Bitter Almonds or The Privilege of Literacy

bitterThey say that giving a book to someone is also giving a commitment as people expect you to read it. This is how Bitter Almonds fell into my hands.

As many of you, I have a reading waiting list and I promise myself not to buy more books until I’ve read the ones I have in that never ending pile. I must confess I was reading something else when Bitter Almonds appeared. With not too much room in my bag I carried the book in my hand and while on the bus I started reading it. The rest is history. I was hooked.

This is perhaps one of the lesser known novels by the French writer Laurence Cossé. But certainly one that had a strong impact in me and that I’ll remember for a long time. The idea behind the novel is simple: literacy.

For many reading and writing is as natural as breathing. I can’t even remember that process in my childhood. I was born in a family of readers, in a house with a library that keeps on growing and where you’ll be able to find all sorts of books from classics to mountaineering and landscape gardening books. Reading has always been there, but not for Fadila, Bitter Almonds’ main character.

One day, any day, Edith, receives her new housemaid: Fadila, a 60 year old Moroccan lady. Nothing unusual there except that Fadila is illiterate. And this is when the story becomes heartbreaking and an eye opener. Edith is determined to teach Fadila to read and write, and in this process the world of Fadila opens to the reader. Just imagine not using public transport such as the underground because you’re unable to read the stations or the map.

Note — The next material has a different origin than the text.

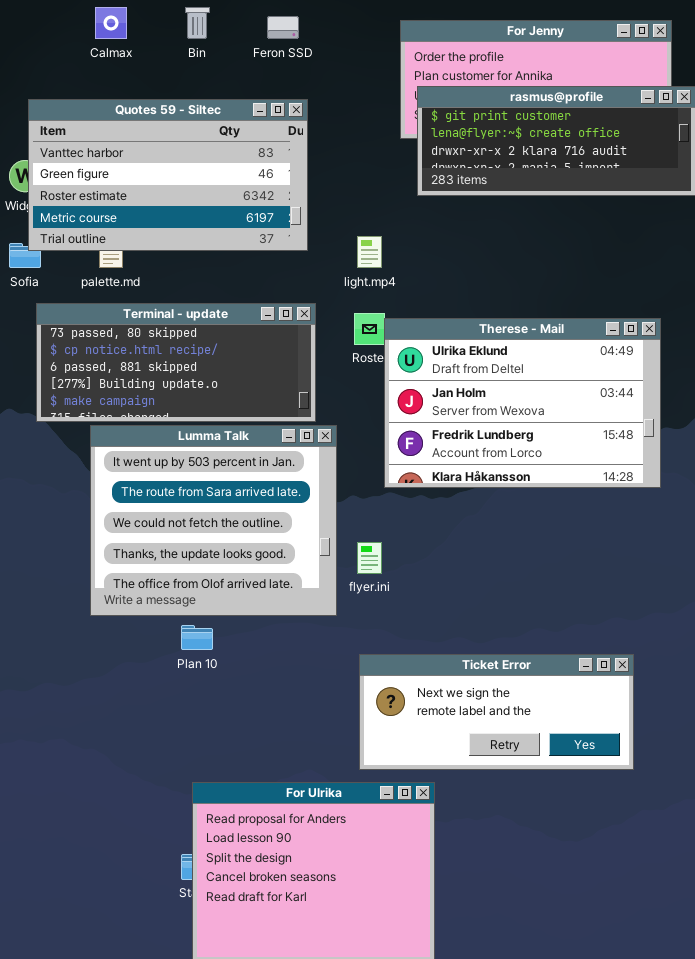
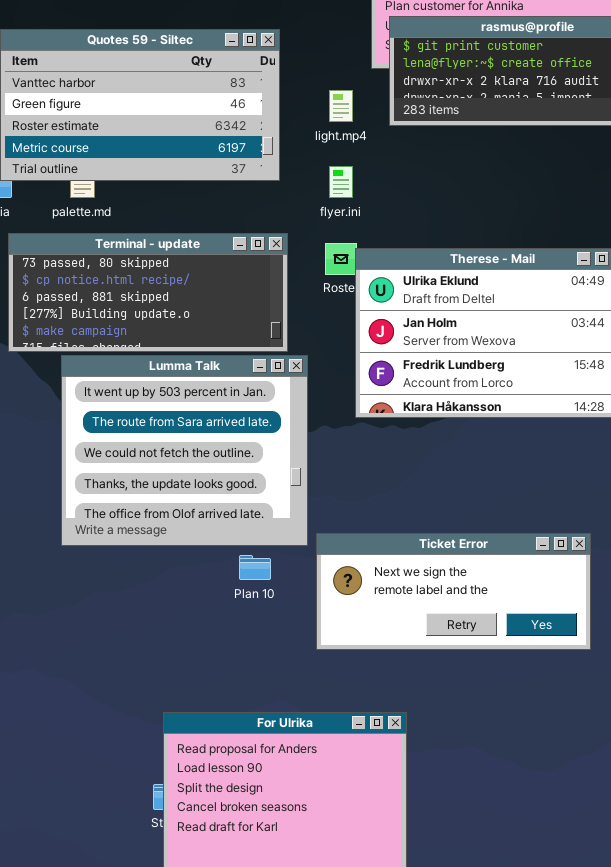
light.mp4: [357,236,382,268] -> [329,90,353,122], moved
flyer.ini: [357,542,382,574] -> [329,166,353,198], moved
Plan 10: [181,625,213,650] -> [239,555,271,580], moved
Ticket Error: [359,654,634,770] -> [316,533,591,650], moved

Even more, finding your bearings in a big city rely on your memory, street names mean nothing to you. Fadila always takes the bus, the same bus and if there’s a change of route she panics and can’t get to get to work. Using a cash point is unthinkable and therefore the only way is to ask a cashier in a bank to help you fill the slips. Needless to say, Fadila can’t do numbers either. The novel is set in modern day Paris, a city where, like many others, literacy is a given. In today’s world we look around assuming the written word speaks to everyone. But very few times we sit back to think about those who did not have the opportunity or the gift of literacy.

Fadila’s journey into learning is truly a very difficult one. I’ve never tried to teach anyone to read and write and since recommending this book on Twitter I was contacted by teachers who read the book and told me that Edith’s and Fadila’s experience was beyond painful and frustrating.

I come from a country where illiteracy is not unheard of and as a book lover is easy to forget it. The great achievement of a novel such as Bitter Almonds is that takes you to the core of a life shared by many people all over the world.

In a nutshell, never take literacy for granted.


Reading failures

The other day surfing around WordPress I came across DragonFlyy419’s blog with a post asking people to comment on books they hated. We always talk about the books we loved, changed our life, made us grow, etc. But what about those classics or “must read ones” that simply didn’t do it for you?

Surprisingly the majority of the people commented on their frustrating experience with To Kill A Mockingbird. So I could not resist and took the opportunity of a life time to tell the world how much I hated The Iliad. Yes, you read well, The Iliad. Homer’s masterpiece. Yuk! 

I was forced to read it in school when I was about 12 or 13 years and I found it completely impossible to follow, what was with that language! and overall boring, dead boring. A truly traumatic experience. Needless to say it was absolutely useless for the teacher to tell us we had to read a wonderful story in the form of an epic poem written in dactylic hexameter. Yeah thanks, now I get it!

Having said that, that blog made me think about many more books that I know are crucial in world’s literature but that went down my list of reading failures. The following may be shocker for more than one, so please feel free to comment and bring back the hope.

1. In Search of Lost Time I – The Way by Swann’s by Marcel Proust. Failure in the first of the seven volumes! I attempted it at least three times, always unable to go further than page 150. Happily for the sake of the masterpiece I did manage to go through the famous madeleines episode.

2. The Rings of Saturn. – W.G Sebald. Not for me from page 1. As much as I love Britain his journey through East Anglia sadly did not catch my attention.

3. The Light of Day. –  Graham Swift.  After truly enjoying Waterland (which reminded me of Faulkner in a way), I was dissapointed by this novel.

4. The Rebels.- Sándor Márai. I know people who are huge fans of Márai and I just did not get it. Maybe try another one?

5. My Name is Red. – Orhan Pamuk. Again, at least 3 attempts and no success after page 60. However, I see this novel as a challenge and I will come back to it as I enjoyed other Pamuk’s books such as the moving and melancholic Istanbul: Memories and a City.

I think 5 is enough, don’t want to put anyone off reading these books. But if you felt the same, I’d be delighted to hear all about it.